- **Fragmento del texto**
+++

Flores andinas

 

Llegando a la casilla de ingreso al Parque Nacional Antisana, me detuvieron sendos conos rojos con el letrero de que no había paso por la coyuntura viral del Homo sapiens enmascarado y sujeto a semáforos y control político y policíaco por doquier. “Entonces, no hay manera de avanzar en esta despejada y radiante mañana de fines de julio”, dije en alta voz más para mi capote que dirigiéndome al joven guarda-parques que sintiéndose aludido quiso remediar en algo mi temprana decepción indicándome que de regreso podía desviarme de la ruta a Pintag y girando a la izquierda, antes de la grandes minas de material pétreo volcánico, debía seguir la vía al Carmen, “allá tiene bonitos miradores del volcán, si era eso lo que buscaba”. Nada sustancioso que replicar, di la vuelta a Rocinante y despacio me enfilaba a la recomendación de ir a ver la figura del coloso andino en modo estático, y así no viviría la experiencia de vagar por la montaña en soledad radical. Me resistía a la idea de no andar y ver, qué clase de programa es visitar el superpáramo únicamente para lograr una fría y triste instantánea del volcán con Rocinante caliente y estacionado a mi costado, listo para huir a galope tendido a por lo sano, a por balcones del silencio natural que pongan la mínima distancia con los miradores que invitan a parlotear. ¿Miradores a mí, desde cuándo te contentas con migajas al filo de la carretera y de cunetas coloreadas por plásticos? Has de saber ya que eso es pasar de la montaña sin sentirla dentro del “intrépido expedicionario”, lo que propones es ahondar el vacío que deja el haber desperdiciado la mañana propicia para perderse en lomerío vestido de pajonal y surtido por vertientes de agua deliciosa y melódica bajo el influjo del gigante Antisana y el encanto lacustre de las ondinas danzantes de Mica Cocha. No iba a apearme de Rocinante sino era para fundirme con el asombro que provoca la montaña salvaje, y tardé nada en descubrir que tenía a mano el Antisanilla y sus flores y lagunas. ¡Hecho!

+++

Datos para el reconocimiento de la estructura de documentos
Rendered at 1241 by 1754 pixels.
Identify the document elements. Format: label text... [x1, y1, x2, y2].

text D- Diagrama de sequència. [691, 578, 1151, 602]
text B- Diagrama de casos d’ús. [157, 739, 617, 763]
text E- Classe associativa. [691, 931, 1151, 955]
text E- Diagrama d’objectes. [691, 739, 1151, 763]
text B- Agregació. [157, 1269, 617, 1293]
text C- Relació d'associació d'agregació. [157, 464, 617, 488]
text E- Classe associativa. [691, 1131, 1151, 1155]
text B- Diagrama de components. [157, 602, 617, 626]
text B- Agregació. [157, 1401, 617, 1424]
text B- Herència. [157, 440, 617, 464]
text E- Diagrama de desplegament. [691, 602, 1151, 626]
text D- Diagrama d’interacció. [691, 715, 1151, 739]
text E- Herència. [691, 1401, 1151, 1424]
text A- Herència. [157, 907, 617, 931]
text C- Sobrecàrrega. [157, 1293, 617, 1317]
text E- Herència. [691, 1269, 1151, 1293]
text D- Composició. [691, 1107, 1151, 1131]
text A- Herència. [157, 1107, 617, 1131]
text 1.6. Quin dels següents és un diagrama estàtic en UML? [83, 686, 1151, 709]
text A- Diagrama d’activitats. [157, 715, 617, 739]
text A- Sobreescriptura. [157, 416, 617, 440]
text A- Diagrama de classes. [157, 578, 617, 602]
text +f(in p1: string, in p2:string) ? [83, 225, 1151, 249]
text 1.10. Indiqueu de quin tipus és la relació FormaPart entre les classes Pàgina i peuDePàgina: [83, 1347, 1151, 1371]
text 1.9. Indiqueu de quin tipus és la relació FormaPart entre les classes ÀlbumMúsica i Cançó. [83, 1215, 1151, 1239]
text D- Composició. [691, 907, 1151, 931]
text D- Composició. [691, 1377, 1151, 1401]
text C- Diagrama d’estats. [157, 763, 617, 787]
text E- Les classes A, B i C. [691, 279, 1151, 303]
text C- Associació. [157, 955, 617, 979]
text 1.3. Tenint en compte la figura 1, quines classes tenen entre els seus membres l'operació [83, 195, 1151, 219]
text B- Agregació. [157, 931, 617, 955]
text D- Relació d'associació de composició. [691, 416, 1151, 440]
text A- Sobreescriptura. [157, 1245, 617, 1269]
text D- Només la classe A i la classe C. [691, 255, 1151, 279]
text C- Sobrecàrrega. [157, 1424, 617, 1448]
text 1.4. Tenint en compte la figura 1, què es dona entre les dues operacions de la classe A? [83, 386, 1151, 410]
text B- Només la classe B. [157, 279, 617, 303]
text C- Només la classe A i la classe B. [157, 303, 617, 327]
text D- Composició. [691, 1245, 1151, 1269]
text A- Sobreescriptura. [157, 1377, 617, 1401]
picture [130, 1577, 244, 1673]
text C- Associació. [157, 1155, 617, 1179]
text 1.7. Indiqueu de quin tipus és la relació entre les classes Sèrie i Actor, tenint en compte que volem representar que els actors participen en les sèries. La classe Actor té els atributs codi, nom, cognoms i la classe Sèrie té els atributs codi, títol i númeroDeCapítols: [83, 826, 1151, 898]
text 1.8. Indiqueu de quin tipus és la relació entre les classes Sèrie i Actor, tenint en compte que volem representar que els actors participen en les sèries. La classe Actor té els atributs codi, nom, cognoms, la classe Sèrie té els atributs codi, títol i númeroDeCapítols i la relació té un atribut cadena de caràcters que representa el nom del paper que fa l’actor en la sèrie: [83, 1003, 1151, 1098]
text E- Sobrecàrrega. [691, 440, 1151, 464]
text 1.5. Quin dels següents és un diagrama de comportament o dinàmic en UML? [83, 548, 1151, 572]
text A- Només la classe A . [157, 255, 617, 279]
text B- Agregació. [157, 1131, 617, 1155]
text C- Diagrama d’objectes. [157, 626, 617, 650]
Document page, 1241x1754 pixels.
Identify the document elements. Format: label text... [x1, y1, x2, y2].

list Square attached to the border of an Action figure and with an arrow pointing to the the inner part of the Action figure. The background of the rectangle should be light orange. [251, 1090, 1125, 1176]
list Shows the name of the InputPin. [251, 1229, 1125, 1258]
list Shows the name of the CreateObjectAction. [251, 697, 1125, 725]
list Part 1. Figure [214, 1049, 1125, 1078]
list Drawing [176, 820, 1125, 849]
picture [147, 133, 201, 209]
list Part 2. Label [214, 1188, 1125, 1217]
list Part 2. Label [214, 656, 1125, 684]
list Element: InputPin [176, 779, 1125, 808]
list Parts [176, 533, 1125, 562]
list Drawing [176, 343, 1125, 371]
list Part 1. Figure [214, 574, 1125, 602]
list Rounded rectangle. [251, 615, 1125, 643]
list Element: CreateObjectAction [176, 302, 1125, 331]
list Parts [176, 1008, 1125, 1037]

+++

Prolonga el relato «Flores andinas» a partir de su última frase, manteniendo la voz del narrador.

A occidente, contiguo al Parque Nacional Antisana, se encuentra la reserva de amortiguamiento ecológico Antisanilla. Bajo las murallas del Isco, la quebrada homónima recoge el agua dulce del superpáramo y abastece las lagunas de Secas y Tipopugro represadas entre colinas pétreas que son fruto de la acumulación de escoria volcánica, esto debido al flujo de lava acaecido promediando el siglo XVIII desde el subsuelo magmático y no por obra de una erupción del cráter del Antisana, así tenemos estratos de caprichosas rocas cenizas que son parte del paisaje y contrastan con el remanente colorido y fresco de ecosistemas de páramo que albergan a supervivientes de cóndor andino (Vultur gryphus), el cual, de símbolo patrio de mirada altiva y vuelo majestuoso pasó a ser especie en peligro inminente de extinción. He aquí la paradoja humana de exterminar al ave concreta que está estampada en el escudo de la bandera tricolor que nos enseñan a glorificar a punta de tirabuzón desde el primer año de escuela primaria, la contradicción viene certificada por la exigua población nacional de cóndores, se asume que hay alrededor de 120 a 150 especímenes cuando otrora, hace apenas poco más de un siglo, al viajero Whymper no le faltaba ocasión para toparse con estos sobre la marcha, y en bandadas, siendo una especie presente en todos los hábitats de los altos Andes del Ecuador.

Colindando con terrenos que dejaron de ser prístinos, quemados para que avance sin tregua la producción agrícola y ganadera, uno tiene la suerte de estar inmerso en los prolegómenos de la mancha de pajonal, vegetación leñosa y herbazal de páramo del Antisanilla, esto frente al tupido bosque primario del los farallones del Isco festonado con chorreras y bosques frondosos en transición al gélido clima del volcán Antisana. Esto es rodearse del aroma espeso y reconfortante de fanerógamas de la flora endémica y nativa de la zona, es llenar cuerpo y mente con las formas que dan pábulo a la imaginación, a dioramas de ensueño de colibrís nectarívoros y de osos de anteojos vegetarianos –Tremarctos ornatus– beneficiándose de flores turquesas, las favoritas de su dieta, saboreando el fruto jugoso de achupallas (Puya aequatorialis) que de una penca se levantan verticales proa al sol ecuatorial alto-andino a tomar baños de vitaminas.